In a crisis, social media can help you spread information quickly and hose down inaccurate speculation – however, if you get it wrong, it can backfire. Here are four tips to help you communicate well online in a crisis.
1. Be human, empathetic and respectful
During a crisis, it is important that your audience knows you care, before they care what you know. They will be more receptive to your messages, and more forgiving of your organisation, if you show its human side.
2. Know that poor social media use can make existing crises worse
Usually, the reputational damage you get during a crisis is less about what happened, and more about how you respond.
The wrong social media can do more harm than good. The recent Census debacle is a perfect example. Frustrated Aussies turned to Twitter, only to receive inaccurate and frankly insulting automated responses ‘the online form and website are operating smoothly as expected. Please try again’. This only added to the communications chaos that was the 2016 Census, and fuelled perceptions that the Australian Bureau of Statistics was incompetent and arrogant.
Again, be organised, be human and definitely don’t insult the public’s intelligence.
3. Social media marketing should be suspended in the event of a crisis
In the event of a crisis, make sure to stop all other social media marketing IMMEDIATELY! There is nothing worse than a poorly timed Facebook post or tweet, to position your organisation as insensitive.
For example, when Malaysian Airlines flight MH370 disappeared, tweeting “Want to go somewhere but don’t know where?” was a decidedly terrible move. They then backed it up on Facebook with a promotion asking customers what places were on their “Bucket List”! At a time when the entire world was watching and waiting for information, this did them absolutely no favours, with both posts exacerbating online backlash.
4. Treat exercises in crowd-sourcing with caution and respect, and maintain control
We all remember the various hashtag campaign debacles that we’ve seen over the years, and each of them reminds us of the same thing. If there is a problem with your product, or your service delivery, DON’T go to social media for content.
★ ★ ★
Task 1 - List the tips given in the crisis social media tips, by their headings.
Task 2 -
Decide whether each statement agrees with the crisis social media tips. Answer yes or no, and quote the words that decide it.
(a) Other social media marketing should stop at once during a crisis.
(b) Reputational damage in a crisis depends mostly on what happened.
(c) Malaysian Airlines ran a Facebook promotion about customers' bucket lists.
Task 3 - Return the passage of the crisis social media tips that begins at the words "1. Be human, empathetic" and ends after the words "how you respond.", copied word for word.
★ ★ ★
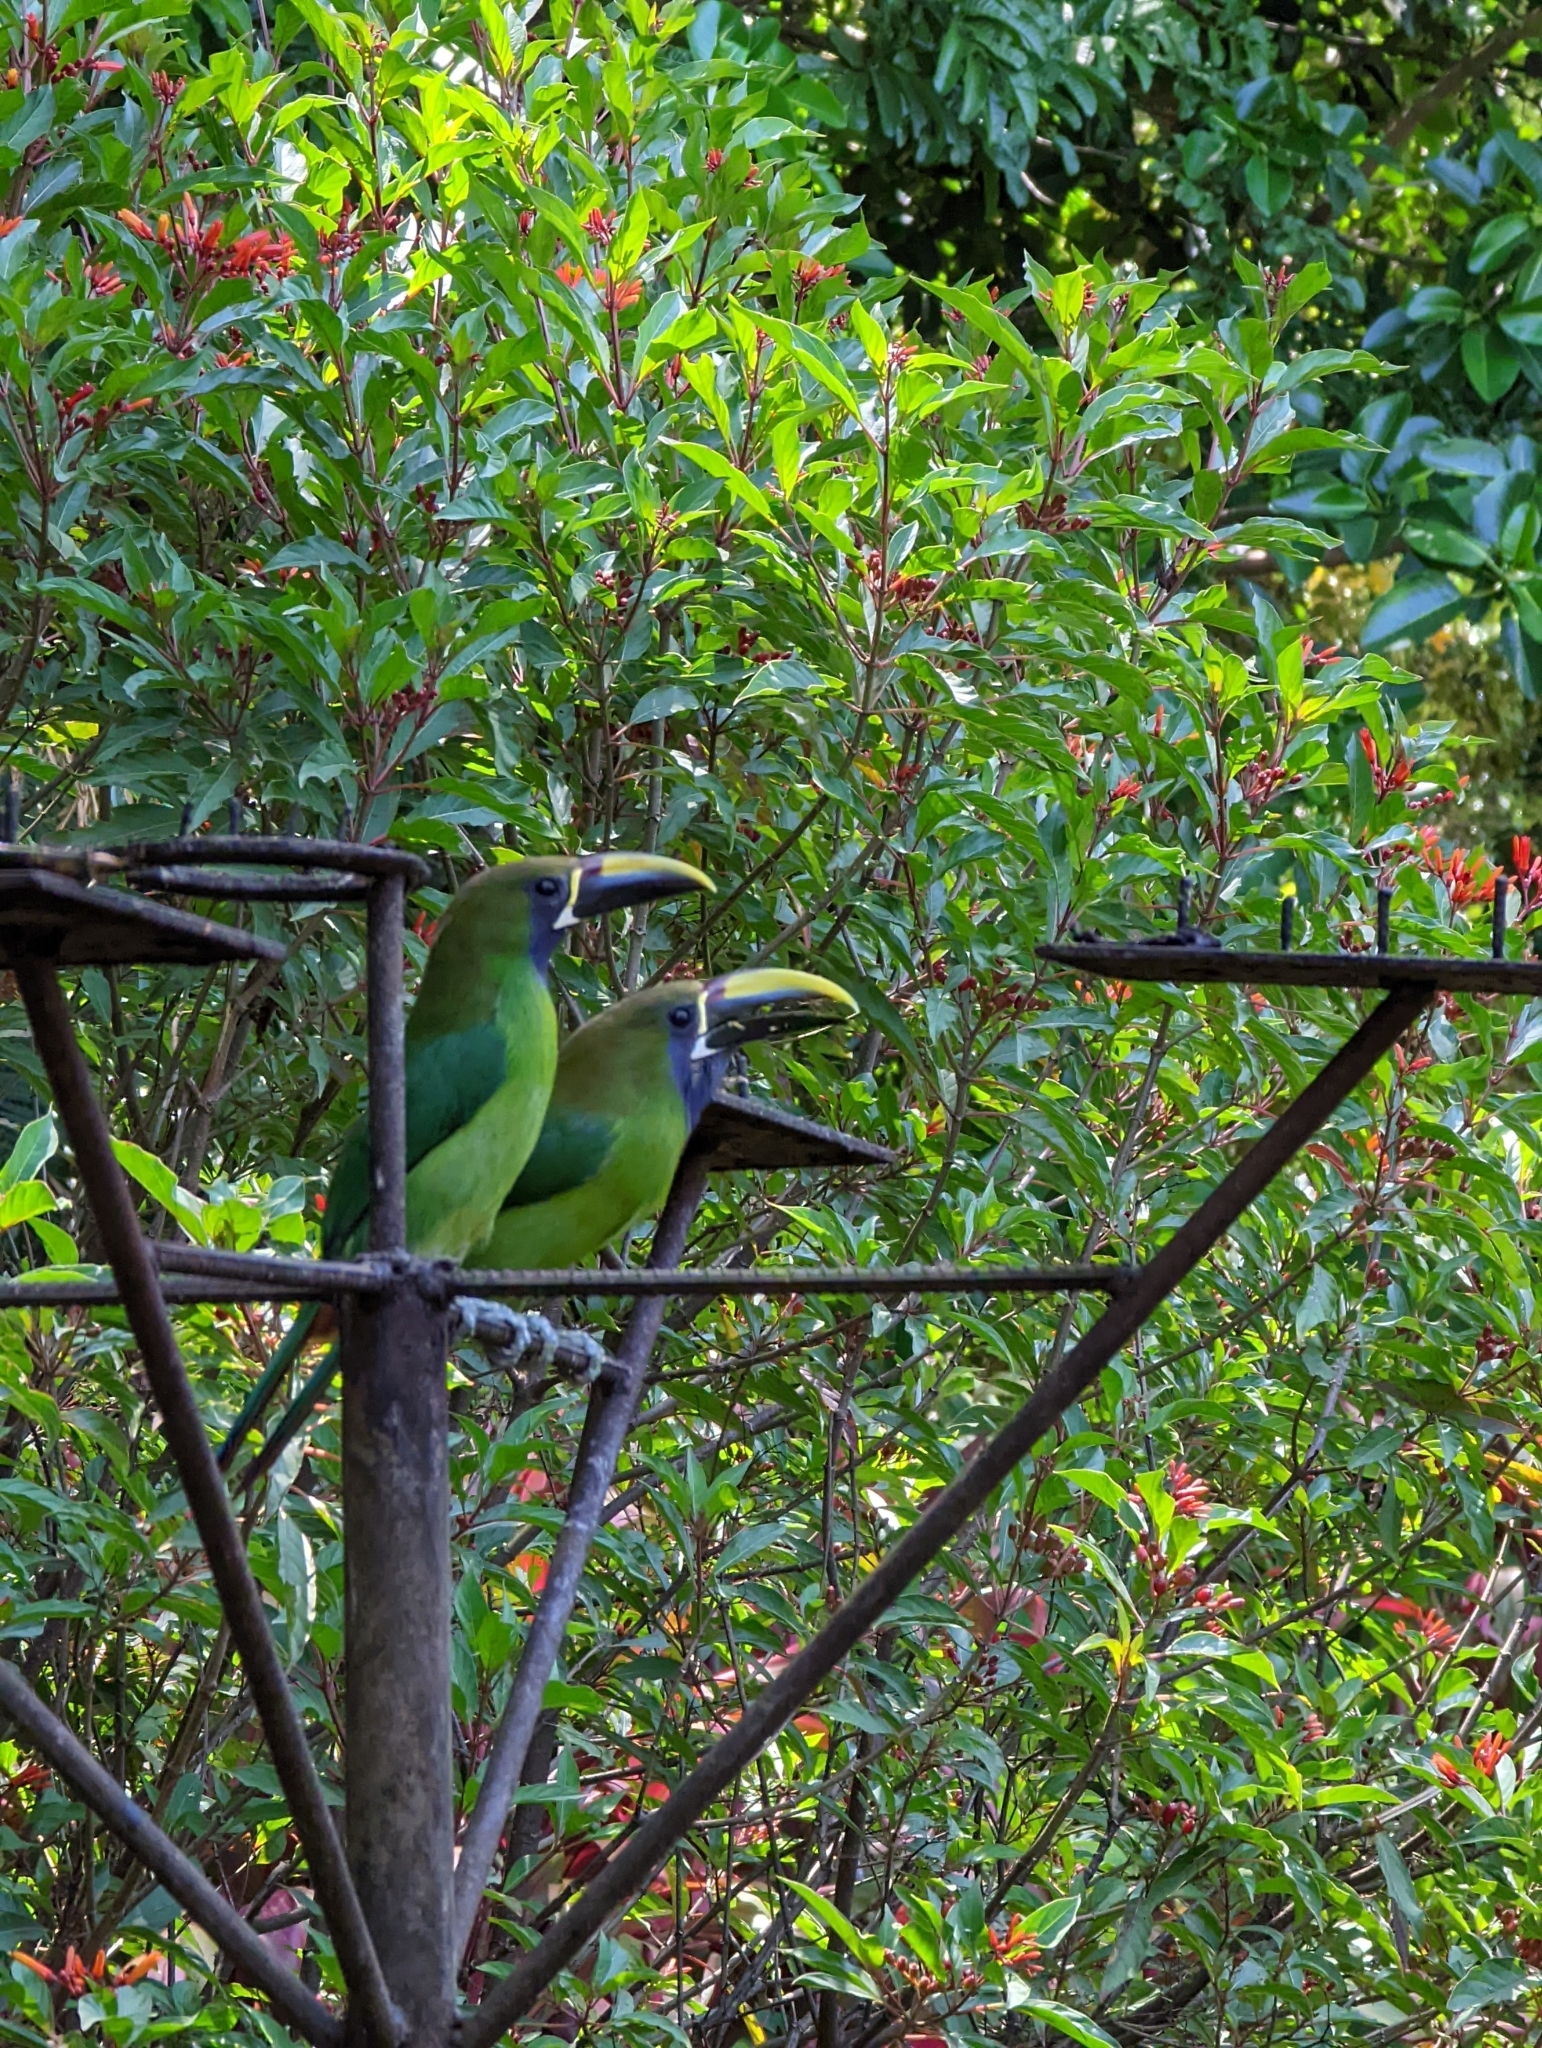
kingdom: Animalia
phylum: Chordata
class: Aves
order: Piciformes
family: Ramphastidae
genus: Aulacorhynchus
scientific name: Aulacorhynchus prasinus
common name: Emerald toucanet
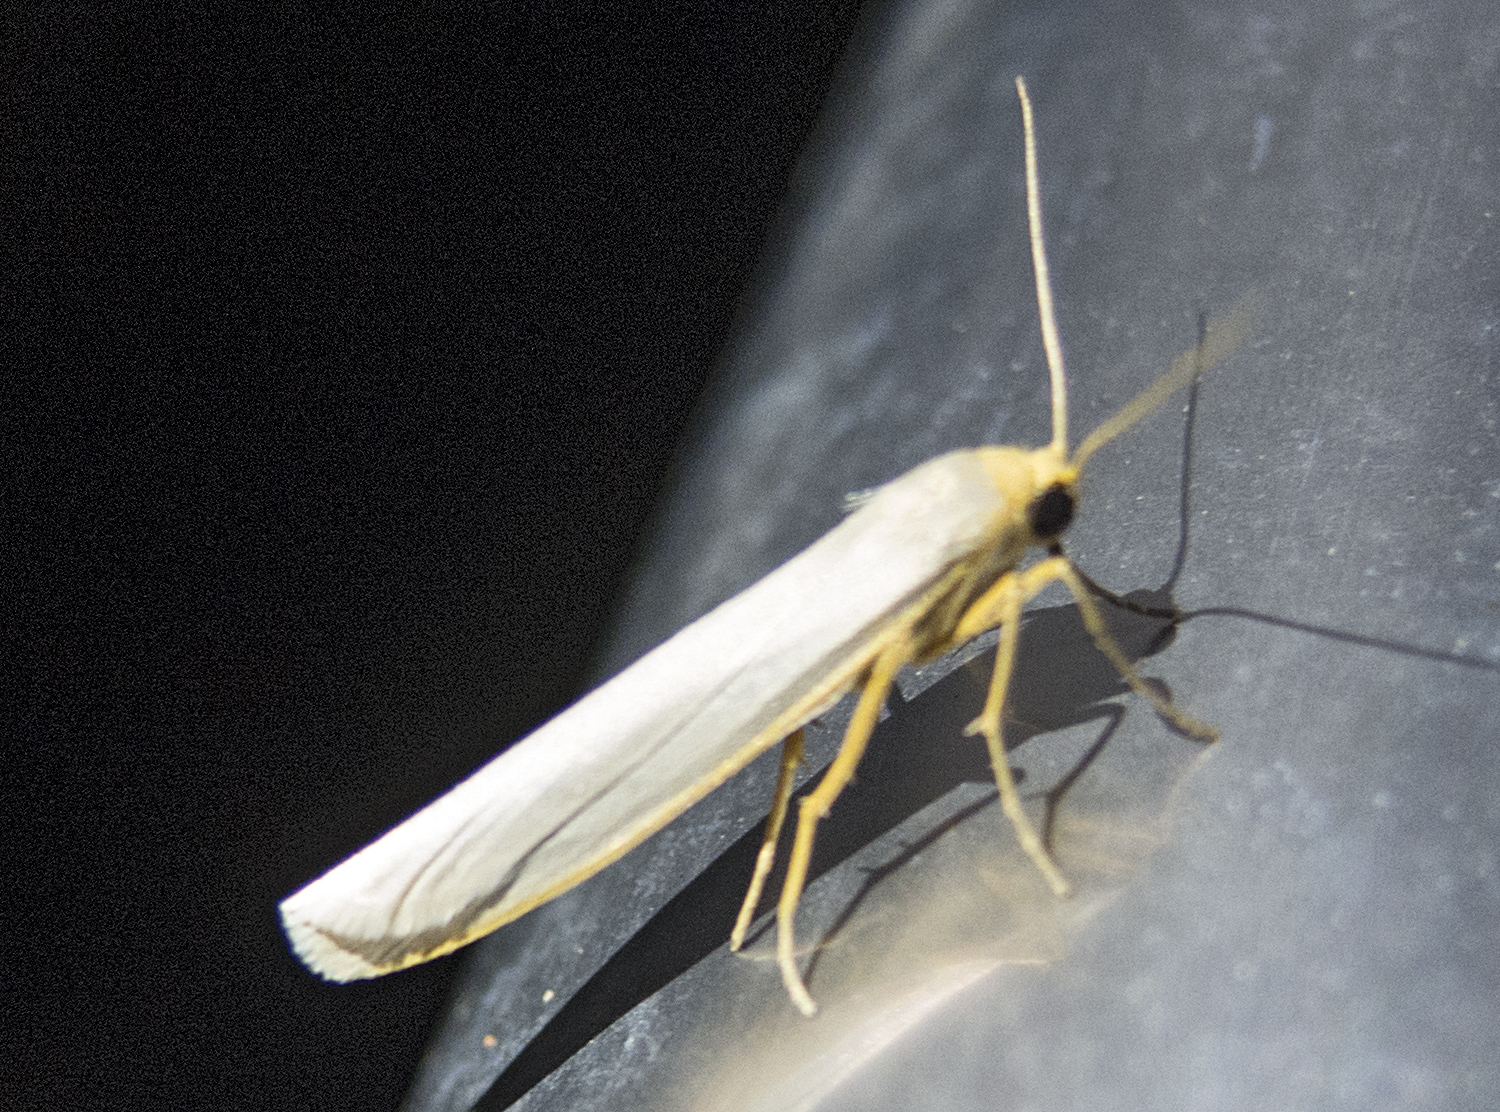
★ ★ ★
Full answer 1 -
1. Be human, empathetic and respectful
2. Know that poor social media use can make existing crises worse
3. Social media marketing should be suspended in the event of a crisis
4. Treat exercises in crowd-sourcing with caution and respect, and maintain control

Full answer 2 -
(a) Yes: "make sure to stop all other social media marketing IMMEDIATELY!"
(b) No: "is less about what happened, and more about how you respond."
(c) Yes: "They then backed it up on Facebook with a promotion asking customers what places were on their “Bucket List”!"

Full answer 3 -
1. Be human, empathetic and respectful
During a crisis, it is important that your audience knows you care, before they care what you know. They will be more receptive to your messages, and more forgiving of your organisation, if you show its human side.
2. Know that poor social media use can make existing crises worse
Usually, the reputational damage you get during a crisis is less about what happened, and more about how you respond.